A Soluções de Crises Corporativas não tinha exatamente o que se pode chamar de página na internet. Havia um site com esse nome, mas parecia vago, e de propósito. Algumas páginas de detetives particulares mostravam links para a SCC. Que inferno, ele devia ligar para Paul Porter e perguntar se o ex-sogro sabia de alguma coisa. Paul trabalhara vinte anos como advogado criminal antes de vender seu primeiro livro e abandonar a profissão para se tornar escritor de best sellers, cujo personagem principal é um intrépido advogado que desvenda crimes de difícil solução, sem dúvida um reflexo de alguma frustração pessoal. Ainda assim, o homem tinha boas relações na polícia e nas cortes de Chicago, tanto devido aos seus livros quanto ao seu passado profissional, e era provável que tivesse ouvido falar da SCC, e talvez até mesmo de Gavin Murray.
— Não vou dar esse prazer a ele — murmurou Eric. Era exatamente o que Paul gostaria, o genro rebelde chorando por ajuda. O filho da puta chegara a sugerir uma vez que ele e Eric trabalhassem juntos na venda dos direitos de seus romances para o cinema, coisa que ele estava guardando todos esses anos a despeito das ofertas. Eu poderia escrever e você dirigiria, falou Paul. Sim, teria sido uma dupla e tanto.
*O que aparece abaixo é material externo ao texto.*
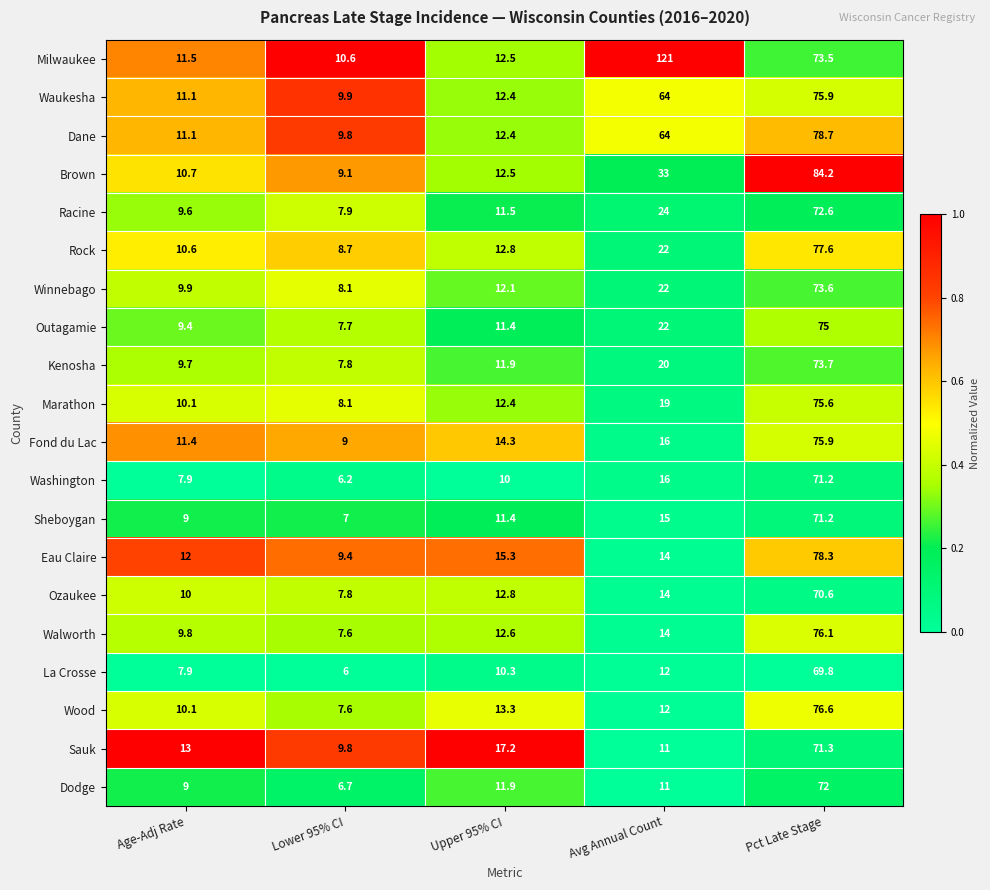

Which series has the widest spread of values?

Milwaukee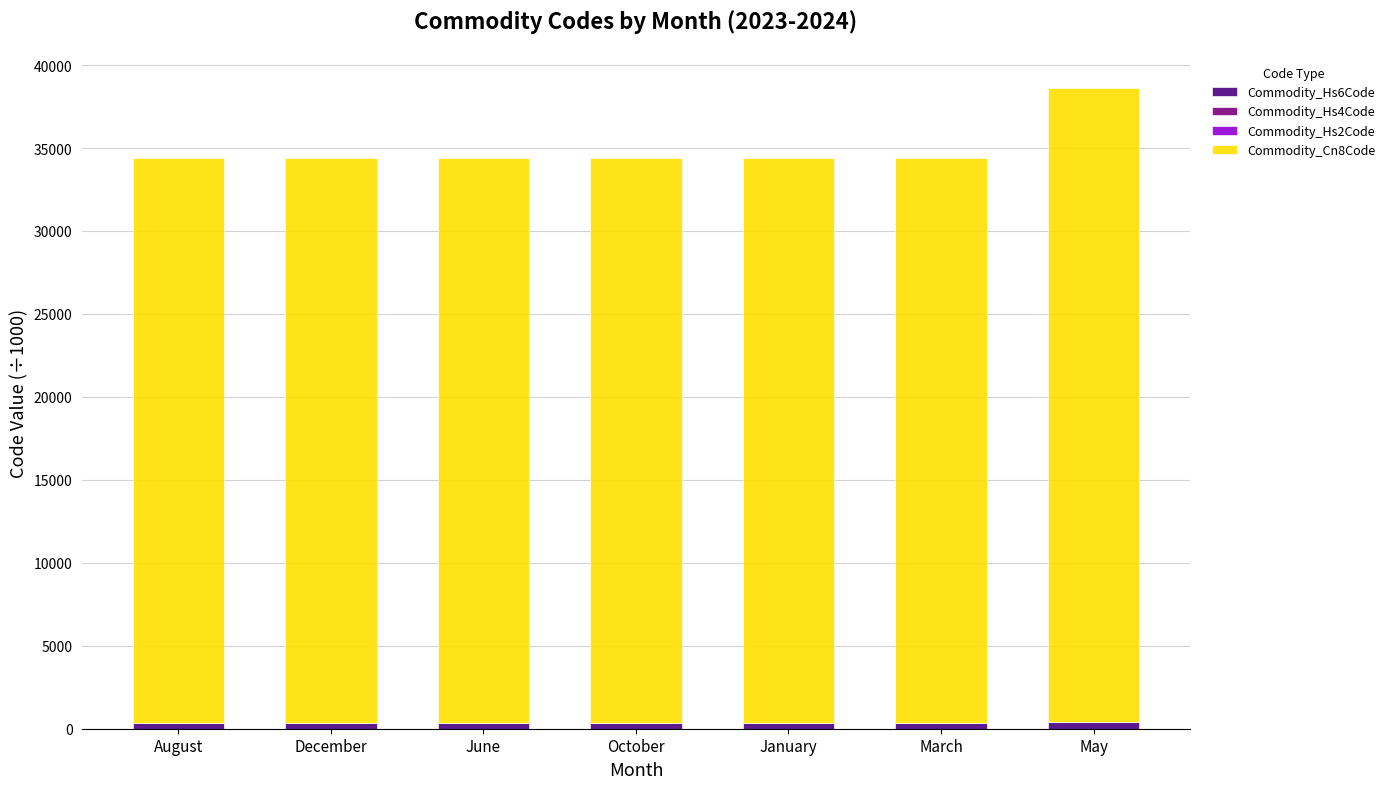

At which category is the sum across all series the highest?

May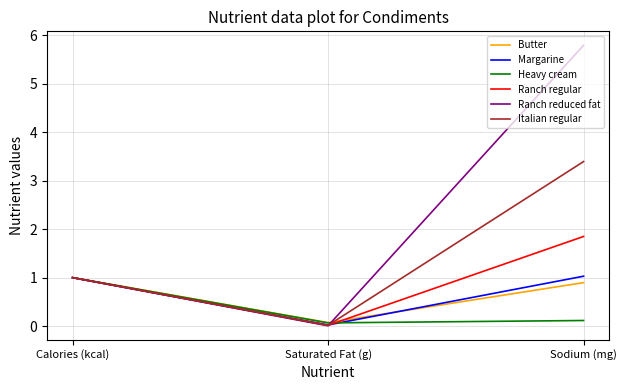

List the labels in order of Ranch regular value, smallest first.

Saturated Fat (g), Calories (kcal), Sodium (mg)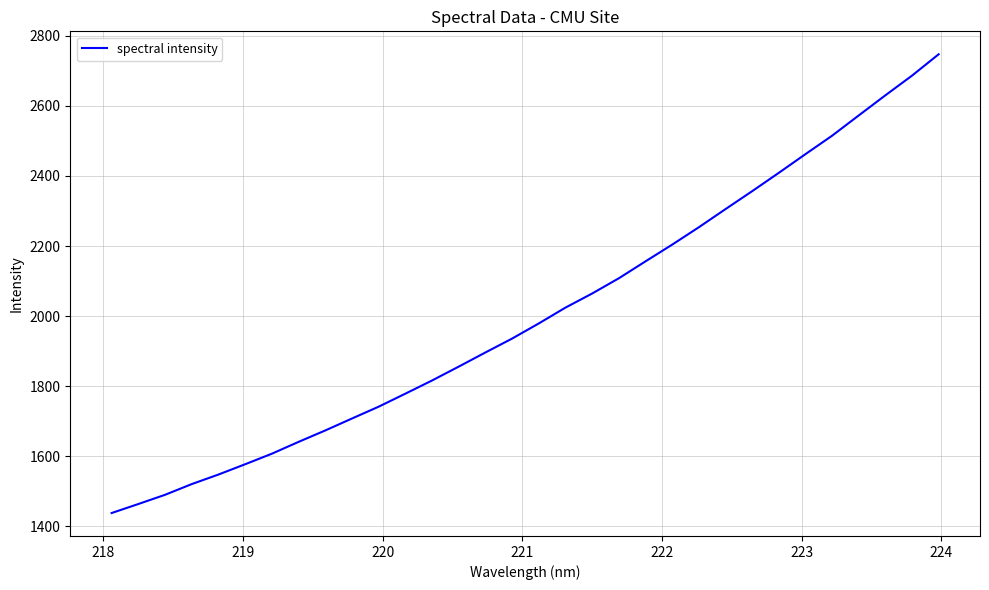

Count the number of values greater than 1978.

16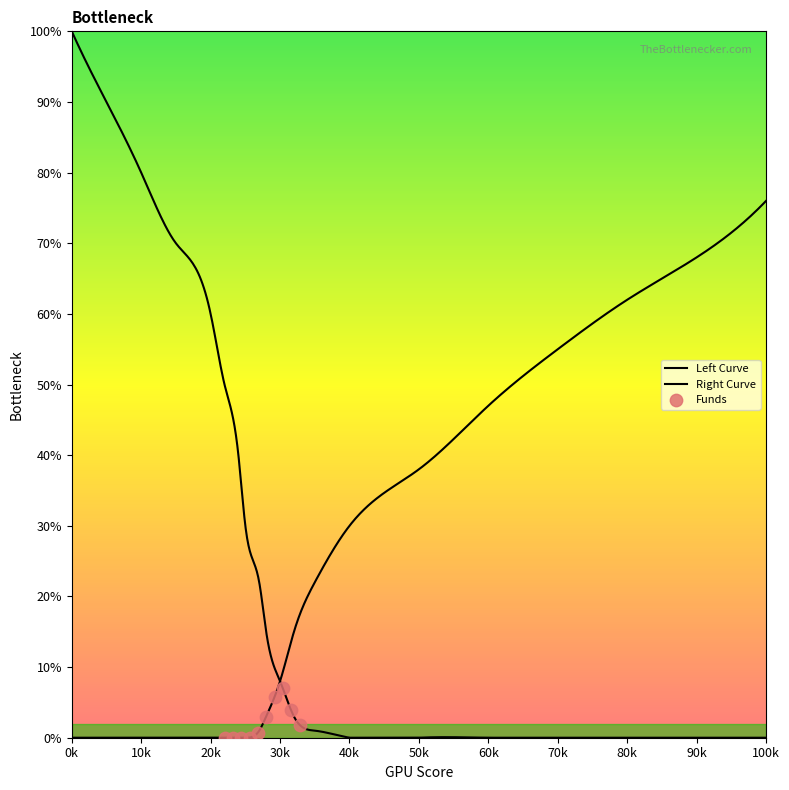

Which series has the largest Y range (max minus min)?

Left Curve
Antigamente, Eric até gostava do sogro. Davam-se muito bem quando estavam separados por alguns milhares de quilômetros e a carreira de Eric decolava. Naquela época, Paul demonstrava tanto egocentrismo em relação à sua série de romances de detetive quanto hoje, mas isso não incomodava Eric, talvez porque as coisas estivessem indo bem para ele. Dava-lhe uma certa proteção. Foi somente quando se mudaram para Chicago que Paul começou a pegar no pé dele e as coisas foram de mal a pior. Todas aquelas malditas sugestões, suas ideias, as propostas de roteiros — merda, elas nunca chegaram ao fim.
Fechou o laptop, suspeitando que, se ficasse com os olhos na tela, sua dor de cabeça poderia aumentar. Apagou as luzes e ligou a TV, tentando se distrair da dor. Sobre a mesa, a garrafa de Alyssa Bradford brilhava e suava; e, ao lado, a de Anne McKinney continuava escura e seca.
Deixe-as quietas, disse a si mesmo. Que fiquem ali sem serem tocadas. Sei o que vai acontecer comigo e posso aguentar. De qualquer modo, não beberei a água outra vez.